Question
My attempt
The region between the dotted lines shows the hollow region.
The distance MP = $ \sqrt{R^2 - x^2} $
Hollow area created = 2πx×2MP
= $4πx\sqrt{R^2- x^2}$
The area removed due to hole = 2×(area of the cap )
What I did is I calculated solid angle $\Omega$ = ${ πx^2\over {R^2 -x^2}}$
And I took the curved surface area of each cap to be ${ \Omega × 4πR^2\over 4π}$ = $\Omega R^2$ = ${ πx^2R^2\over {R^2 -x^2}}$
So, New Total Surface Area
(TSA) = 4π$R^2$ - 2×area of each cap + hollow area
= 4π$R^2$ - 2×${ πx^2R^2\over {R^2 -x^2}}$ + 4πx$\sqrt{R^2- x^2}$
For this to be maximum, I differentiated this and equated to 0 and after removing denomiator I got
$R^2x^2$ + 2${(R^2 - x^2)}^{5/2}$ = 2$R^2x(R^2 - x^2)$ + 2$x^2(R^2 - x^2)^{3/2}$
Which I am unable to solve further.
Any help , hint or solution would be appreciated. Also I want to know whether my expression of TSA is right.

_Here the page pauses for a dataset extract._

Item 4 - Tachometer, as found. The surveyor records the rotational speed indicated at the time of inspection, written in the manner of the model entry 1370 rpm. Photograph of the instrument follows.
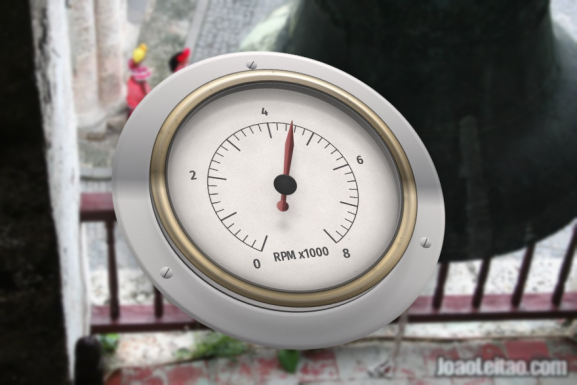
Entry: 4500 rpm
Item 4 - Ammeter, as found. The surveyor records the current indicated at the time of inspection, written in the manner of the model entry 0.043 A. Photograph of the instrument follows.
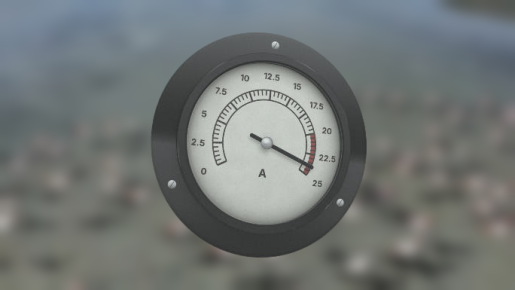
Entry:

Please use the given hint. The surface area of a segment of height $h$ on a sphere of radius $R$ is $2 \pi R h$. Here $h = R - \sqrt{R^2 - x^2}$. There are two such segments removed by drilling the hole.
So surface area removed from the sphere: $4 \pi R^2 - 4 \pi R \sqrt{R^2 - x^2}$
Surface area of the sphere remaining: $4 \pi R \sqrt{R^2 -x^2}$
Surface area of the cylindrical surface through the sphere: $2 \pi x \cdot 2 \sqrt{R^2 - x^2}$
Total surface $S = 4 \pi R \sqrt{R^2 -x^2} + 4 \pi x \sqrt{R^2 - x^2}$
$S = 4 \pi (R + x) \sqrt{R^2 - x^2}$
$ \displaystyle \frac{dS}{dx} = \frac{4 \pi (R^2 - R x - 2x^2)}{\sqrt{R^2- x^2}}$
Solving $R^2 - R x - 2x^2 = 0$, we find that $S$ is maximized when $x = R/2$.